Automatic Conversion

A conversion of Notes into Conversion Preferred Shares pursuant to an Automatic Conversion will result in a disposition of such Notes for purposes of the Tax Act for proceeds equal to the fair market value of the Conversion Preferred Shares which the Non-Resident Holder acquires, not including any amount considered to be interest. A Non-Resident Holder will not generally be subject to tax under the Tax Act in respect of such disposition. The aggregate cost to a Non-Resident Holder of the Conversion Preferred Shares ultimately received on an Automatic Conversion will be equal to the fair market value thereof at the time received.

Taxable preferred shares

The Conversion Preferred Shares will be "taxable preferred shares." The terms of the Conversion Preferred Shares will require Emera to make the necessary election under Part VI.1.

U.S. tax consequences
Debt treatment

There is no direct legal authority as to the proper U.S. federal income tax treatment of an instrument such as the Notes that is denominated as a debt instrument and has certain significant debt features, but that provides for a possible Automatic Conversion. Emera intends to treat the Notes as debt for such purposes. If the Notes were treated as equity and Emera were a "passive foreign investment company" for any taxable year of a U.S. investor, the investor could be subject to adverse tax consequences.

Contingent debt payments.

The likelihood that Emera would be required to make payments on a Note that would increase the yield of the Note is "remote," and/or that the amount of any such payments, if made, would be "incidental," in each case within the meaning of the applicable Treasury Regulations.
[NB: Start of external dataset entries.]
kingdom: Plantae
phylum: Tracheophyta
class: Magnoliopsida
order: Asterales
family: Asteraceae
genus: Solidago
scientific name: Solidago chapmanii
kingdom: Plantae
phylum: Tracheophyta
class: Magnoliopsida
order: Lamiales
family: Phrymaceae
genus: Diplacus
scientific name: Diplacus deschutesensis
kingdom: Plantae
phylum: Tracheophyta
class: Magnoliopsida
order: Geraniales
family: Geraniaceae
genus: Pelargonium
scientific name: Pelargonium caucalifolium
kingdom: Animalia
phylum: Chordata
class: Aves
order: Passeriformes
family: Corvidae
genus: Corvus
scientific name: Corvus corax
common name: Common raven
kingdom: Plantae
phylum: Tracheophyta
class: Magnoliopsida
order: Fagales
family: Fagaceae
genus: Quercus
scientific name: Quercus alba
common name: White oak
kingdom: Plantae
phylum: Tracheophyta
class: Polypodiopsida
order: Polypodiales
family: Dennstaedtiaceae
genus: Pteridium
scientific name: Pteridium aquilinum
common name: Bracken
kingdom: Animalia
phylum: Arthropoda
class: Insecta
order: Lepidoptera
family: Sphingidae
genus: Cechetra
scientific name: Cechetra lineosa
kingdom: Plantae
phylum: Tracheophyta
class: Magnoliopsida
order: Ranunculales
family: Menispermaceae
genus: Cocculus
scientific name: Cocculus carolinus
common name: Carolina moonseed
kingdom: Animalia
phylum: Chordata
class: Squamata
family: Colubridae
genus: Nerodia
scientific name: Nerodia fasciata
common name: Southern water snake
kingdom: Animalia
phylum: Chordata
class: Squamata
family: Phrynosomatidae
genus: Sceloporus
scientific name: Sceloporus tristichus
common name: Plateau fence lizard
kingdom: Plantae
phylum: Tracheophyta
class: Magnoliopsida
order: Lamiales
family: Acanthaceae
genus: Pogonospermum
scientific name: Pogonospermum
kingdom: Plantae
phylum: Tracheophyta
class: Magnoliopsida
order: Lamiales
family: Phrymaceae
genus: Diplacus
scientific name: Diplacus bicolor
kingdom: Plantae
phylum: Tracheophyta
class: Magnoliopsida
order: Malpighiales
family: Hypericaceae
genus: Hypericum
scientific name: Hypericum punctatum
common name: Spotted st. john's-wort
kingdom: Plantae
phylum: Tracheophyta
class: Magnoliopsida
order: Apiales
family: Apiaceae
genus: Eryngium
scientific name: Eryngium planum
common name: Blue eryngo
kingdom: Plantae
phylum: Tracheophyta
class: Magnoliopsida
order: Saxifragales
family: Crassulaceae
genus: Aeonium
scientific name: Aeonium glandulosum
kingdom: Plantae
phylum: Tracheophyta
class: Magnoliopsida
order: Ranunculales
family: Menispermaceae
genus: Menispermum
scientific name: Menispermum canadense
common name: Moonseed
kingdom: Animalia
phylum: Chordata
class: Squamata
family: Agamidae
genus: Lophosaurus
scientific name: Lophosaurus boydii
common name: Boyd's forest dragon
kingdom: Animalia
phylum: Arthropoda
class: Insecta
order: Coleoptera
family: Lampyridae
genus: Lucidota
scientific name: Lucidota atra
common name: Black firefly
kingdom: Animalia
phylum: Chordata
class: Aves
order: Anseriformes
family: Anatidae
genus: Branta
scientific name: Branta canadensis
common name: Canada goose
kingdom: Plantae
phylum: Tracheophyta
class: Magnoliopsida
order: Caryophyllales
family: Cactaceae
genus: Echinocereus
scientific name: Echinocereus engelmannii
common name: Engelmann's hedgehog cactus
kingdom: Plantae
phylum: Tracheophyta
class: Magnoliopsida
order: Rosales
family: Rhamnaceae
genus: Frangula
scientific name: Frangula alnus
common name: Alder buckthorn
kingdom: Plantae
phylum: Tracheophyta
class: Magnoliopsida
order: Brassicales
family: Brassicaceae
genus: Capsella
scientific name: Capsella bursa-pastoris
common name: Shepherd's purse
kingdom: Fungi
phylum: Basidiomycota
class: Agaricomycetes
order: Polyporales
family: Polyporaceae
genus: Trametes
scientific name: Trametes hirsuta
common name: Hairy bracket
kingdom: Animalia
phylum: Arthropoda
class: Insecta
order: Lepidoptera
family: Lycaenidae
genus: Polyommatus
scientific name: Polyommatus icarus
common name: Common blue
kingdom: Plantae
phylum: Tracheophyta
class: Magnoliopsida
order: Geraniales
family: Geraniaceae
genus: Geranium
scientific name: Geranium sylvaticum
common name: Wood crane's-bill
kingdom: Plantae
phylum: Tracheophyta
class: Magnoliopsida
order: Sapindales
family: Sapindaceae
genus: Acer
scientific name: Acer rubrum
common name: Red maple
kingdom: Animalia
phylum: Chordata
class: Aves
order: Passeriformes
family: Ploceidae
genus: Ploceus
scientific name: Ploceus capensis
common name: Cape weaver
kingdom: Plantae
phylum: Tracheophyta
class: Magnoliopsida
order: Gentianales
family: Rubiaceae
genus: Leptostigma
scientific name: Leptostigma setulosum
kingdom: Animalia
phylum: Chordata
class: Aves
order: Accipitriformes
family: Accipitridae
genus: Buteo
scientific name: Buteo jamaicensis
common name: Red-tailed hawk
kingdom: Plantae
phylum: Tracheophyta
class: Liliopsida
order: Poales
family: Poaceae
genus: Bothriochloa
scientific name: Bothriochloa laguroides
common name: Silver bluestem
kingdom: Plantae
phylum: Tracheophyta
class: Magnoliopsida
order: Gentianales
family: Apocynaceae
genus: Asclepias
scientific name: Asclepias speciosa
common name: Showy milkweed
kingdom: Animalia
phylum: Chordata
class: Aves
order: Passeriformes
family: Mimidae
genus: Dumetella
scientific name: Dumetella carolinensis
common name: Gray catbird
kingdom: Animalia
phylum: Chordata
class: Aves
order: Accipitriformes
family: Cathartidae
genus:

Therefore, Emera intends to take the position that the possibility of such payments does not result in the Notes being treated as contingent payment debt instruments under the applicable Treasury Regulations….

Interest deferral right

Regulations provide that a debt instrument will not be treated as issued with original issue discount, or OID, by reason of its issuer’s ability to defer payments of interest if the likelihood of such deferral is "remote." Emera intends to take the position that, as of the date of this Prospectus, the likelihood of deferring payments of interest under the terms of the Notes is "remote."

Automatic Conversion

The conversion of Notes for Conversion Preferred Shares pursuant to the Automatic Conversion should be treated as a tax-free recapitalization.